Someone who’s naïve or usefully enthusiastic? Does that mean it’s not a doable job?
Not at all. No. Naïve isn’t the right word. It's the hunger for it—and possibly someone who has not run a dance company before but has a lot of the skillset and experience required for it would be good. But that’s only my opinion.

The mission you were given in 2003 to reconnect with the classical and emphasize technique, is that something the board is still interested in pursuing, or are they talking about a more contemporary direction?
They’re not that far into the conversation. I don’t think anyone would say they want to disband any of the work that’s been done. But I think they’re interested in thinking about what kind of company is right for Portland right now within certain financial parameters. What does that look like?

What’s your prognosis?
I don’t know. It’s a complicated conversation, but it can’t take too long. I don’t think they need to come up with all of those answers, but I think they need to begin the process for sure.

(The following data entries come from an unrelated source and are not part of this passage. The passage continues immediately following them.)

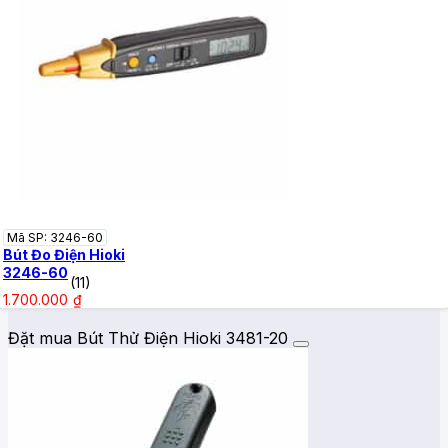
Mã SP: 3246-60
Bút Đo Điện Hioki
3246-60
(11)
1.700.000
₫
Đặt mua Bút Thử Điện Hioki 3481-20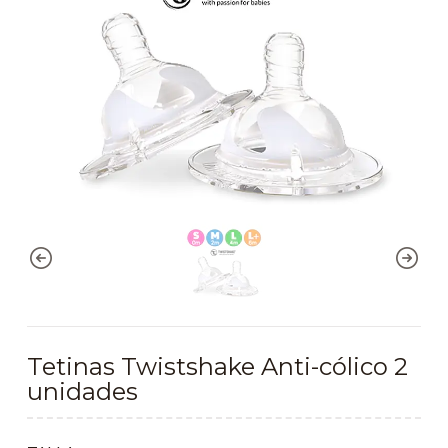
Tetinas Twistshake Anti-cólico 2
unidades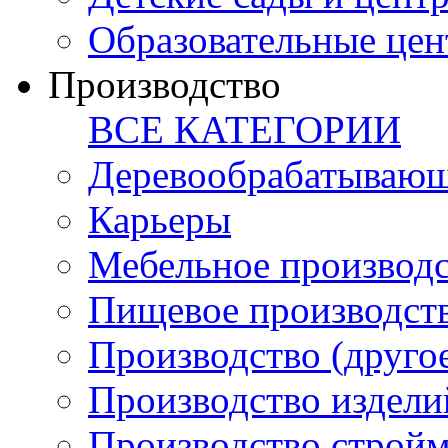
Образовательные цен
Производство
ВСЕ КАТЕГОРИИ
Деревообрабатывающ
Карьеры
Мебельное производ
Пищевое производст
Производство (друго
Производство издели
Производство стройм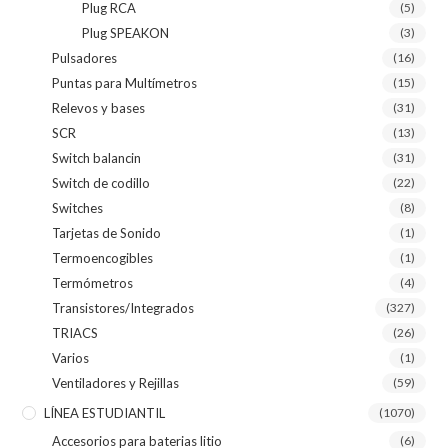
Plug RCA
(5)
Plug SPEAKON
(3)
Pulsadores
(16)
Puntas para Multímetros
(15)
Relevos y bases
(31)
SCR
(13)
Switch balancin
(31)
Switch de codillo
(22)
Switches
(8)
Tarjetas de Sonido
(1)
Termoencogibles
(1)
Termómetros
(4)
Transistores/Integrados
(327)
TRIACS
(26)
Varios
(1)
Ventiladores y Rejillas
(59)
LÍNEA ESTUDIANTIL
(1070)
Accesorios para baterias litio
(6)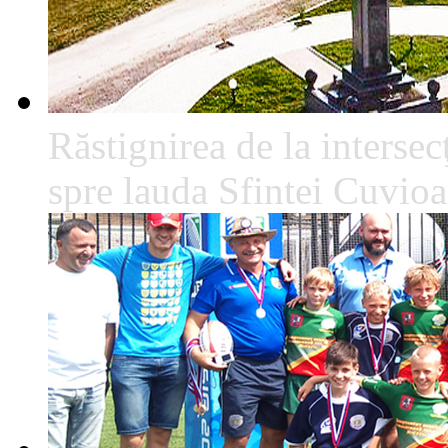
Răstignirea de la intersec
spre lauda Sfintei Cuvio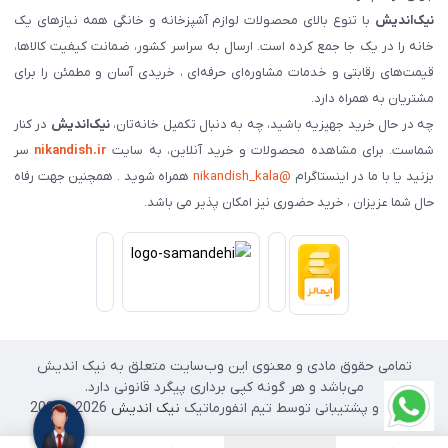
نیک‌اندیش
با تنوع بالای محصولات لوازم آشپزخانه و خانگی همه نیازهای یک
خانه را در یک جا جمع کرده است. ارسال به سراسر کشور، ضمانت کیفیت کالاها،
قیمت‌های رقابتی و خدمات مشاوره‌ای حرفه‌ای ، خریدی آسان و مطمئن را برای
مشتریان به همراه دارد.
چه در حال خرید جهیزیه باشید، چه به دنبال تکمیل خانه‌تان،
نیک‌اندیش
در کنار
شماست. برای مشاهده محصولات و خرید آنلاین، به سایت
nikandish.ir
سر
بزنید یا با ما در اینستاگرام
@nikandish_kala
همراه شوید . همچنین جهت رفاه
حال شما عزیزان ، خرید حضوری نیز امکان پذیر می باشد.
تمامی حقوق مادی و معنوی این وب‌سایت متعلق به نیک اندیش
می‌باشد و هر گونه کپی برداری پیگرد قانونی دارد.
طراحی و پشتیبانی توسط تیم انفورماتیک
نیک اندیش
2026 - 2025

Diane [Syrcle, OBT's executive director] left earlier this year for the symphony, and then Trisha [Mead, the director of communications] left earlier this week. There’s been a lot of fast turnover and attrition at OBT these last few years. What do you attribute that to? 
It’s probably not unlike other arts organization. It’s stressful. It’s a lot of work. It’s hard to see that workload and stress load diminishing. I think people make shifts particularly on the administration side of arts organizations when they feel like they have—I don’t know if hit a wall is the right term—but they’ve done this amount of work and they know it will go on at the exact pace and rate. And of course in the arts world, there’s not a big opportunity for promotion and increases in salary related to how hard you are working, and they feel like it’s easier to do that with another arts organization. Sometimes the building of a department is easier than the sustaining of it. Or a different project anyway with different satisfactions. [Ed. Note: This quesiton was not originally posted with the interview because I ran out of time to transcribe it for our 4 pm newsletter deadline. It was added later that evening.]

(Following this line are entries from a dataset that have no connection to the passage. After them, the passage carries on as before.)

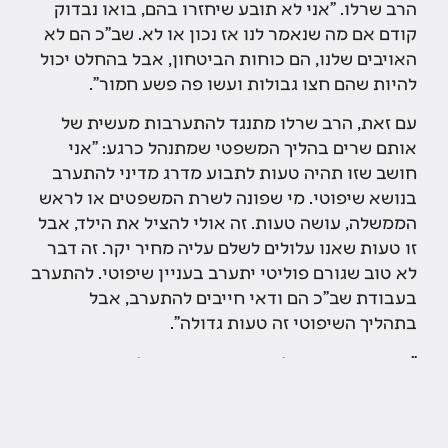
הרב שרלו. "אני לא תובע שיחזרו בהם, בואו נבדוק
קודם אם מה שנאמר לנו אז נכון או לא. שב"כ הם לא
האויבים שלנו, הם כוחות הביטחון, אבל בהחלט יכול
להיות שהם חצו גבולות ועשו פה פשע חמור".
עם זאת, הרב שרלו מתנגד להתערבות מעשית של
אותם שרים בהליך המשפטי שמתנהל כרגע: "אני
חושב שזו תהיה טעות לתבוע מדרג מדיני להתערב
בנושא שיפוטי. מי שפונה לשרת המשפטים או לראש
הממשלה, עושה טעות. זה אולי להציל את הילד, אבל
זו טעות שאנו עלולים לשלם עליה מחיר יקר. זה דבר
לא טוב שגורם פוליטי יתערב בעניין שיפוטי. להתערב
בעבודת שב"כ הם ודאי חייבים להתערב, אבל
בתהליך השיפוטי זה טעות גדולה".
"העינויים צריכים להיעשות בפיקוח של גורם חיצוני,
קפדני מאוד", מסכם הרב שרלו את השיחה. "בשב"כ
טוענים שהמערכת המשפטית יושבת עליהם חזק
מאוד וכמעט לא מתירה עינויים, ומצד שני המשפחות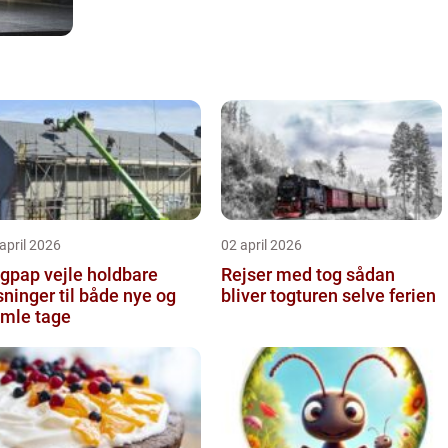
april 2026
02 april 2026
pap vejle holdbare
Rejser med tog sådan
sninger til både nye og
bliver togturen selve ferien
mle tage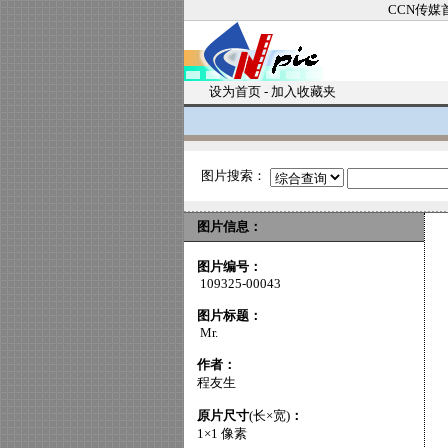
CCN传媒
设为首页
-
加入收藏夹
图片搜索：
图片信息：
图片编号：
109325-00043
图片标题：
Mr.
作者：
程友生
原片尺寸
(长×宽)
：
1×1 像素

How do you feel about leaving?  It’s the end of a significant era for you.
Part of me is incredibly sad, because I love working with all of these people, and I feel we’ve done really incredible and satisfying hard work together, which is very bonding. I also know absolutely that I made the right decision because it’s very hard to be so proud about the work and know that something about it is going to need to shift. I really think the person doing it needs to be excited about the project, and for me it would be a different project.